= Richard Capel =

English nonconforming clergyman

Richard Capel (1586–1656) was an English nonconforming clergyman of Calvinist views, a member of the Westminster Assembly, and for a period of his life a practicing physician.

==Life==
He was born at Gloucester, the son of Christopher Capel, an alderman of the city, and his wife Grace, daughter of Richard Hands. His father was a good friend to ministers who had suffered for nonconformity. Richard was educated in Gloucester, and became a commoner of St. Alban Hall, Oxford, in 1601. He was afterwards elected a demy of Magdalen College, and in 1609 was made perpetual fellow there, being then M.A.

During his residence at the university he was much consulted by Calvinists, and his pupils included Accepted Frewen and William Pember. In the reign of James I he attended at court on Robert Carr, 1st Earl of Somerset, and continued there till the death of his friend Sir Thomas Overbury. In 1613 he was instituted to the rectory of Eastington, Stroud, presented by Nathaniel Stephens. In 1633, when the Book of Sports of James I was published the second time by royal authority, he declined to read it in his church, and voluntarily resigned his rectory where he was succeeded by William Mew.

Capel obtained a licence to practise physic from Godfrey Goodman, the bishop of Gloucester. He now settled at Pitchcombe, near Stroud, where he had an estate. In 1643 he became a member of the Westminster Assembly.
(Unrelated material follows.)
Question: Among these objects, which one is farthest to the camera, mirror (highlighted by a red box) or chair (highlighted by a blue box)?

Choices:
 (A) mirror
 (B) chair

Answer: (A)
He died at Pitchcombe on 21 September 1656.

==Works==
Capel was the author of:

- God's Valuation of Man's Soul, in two sermons on Mark viii. 36, London, 1632.
- Tentations: their Nature, Danger, Cure, to which is added a Briefe Dispute, as touching Restitution in the Case of Usury, London, 1633; second edition, London, 1635; third edition, London, 1636-7; sixth edition, consisting of five parts, 1658-55. The fourth part was published at London, 1633. The 'Brief Dispute' was answered by T. P., London, 1679.
- Apology in Defence of Some Exceptions against some Particulars in the Book of Tentations, London, 1659.
- Capel's Remains, being a useful Appendix to his excellent Treatise of Tentations, with a preface prefixed, wherein is contained an Abridgment of the author's life, by his friend, Valentine Marshall, London, 1658.

He edited some of the theological treatises composed by his favourite pupil William Pemble (Pember), who died in his house at Eastington in 1628.

==Family==
He married Dorothy, daughter of William Plumstead of Plumstead, Norfolk (she died 14 September 1622, aged 28). His son, Daniel Capel, M.A., was successively minister of Morton, Alderley, and Shipton Moigne in Gloucestershire; he was ejected from Shipton Moigne in 1662 for nonconformity, and he practised medicine at Stroud until his death.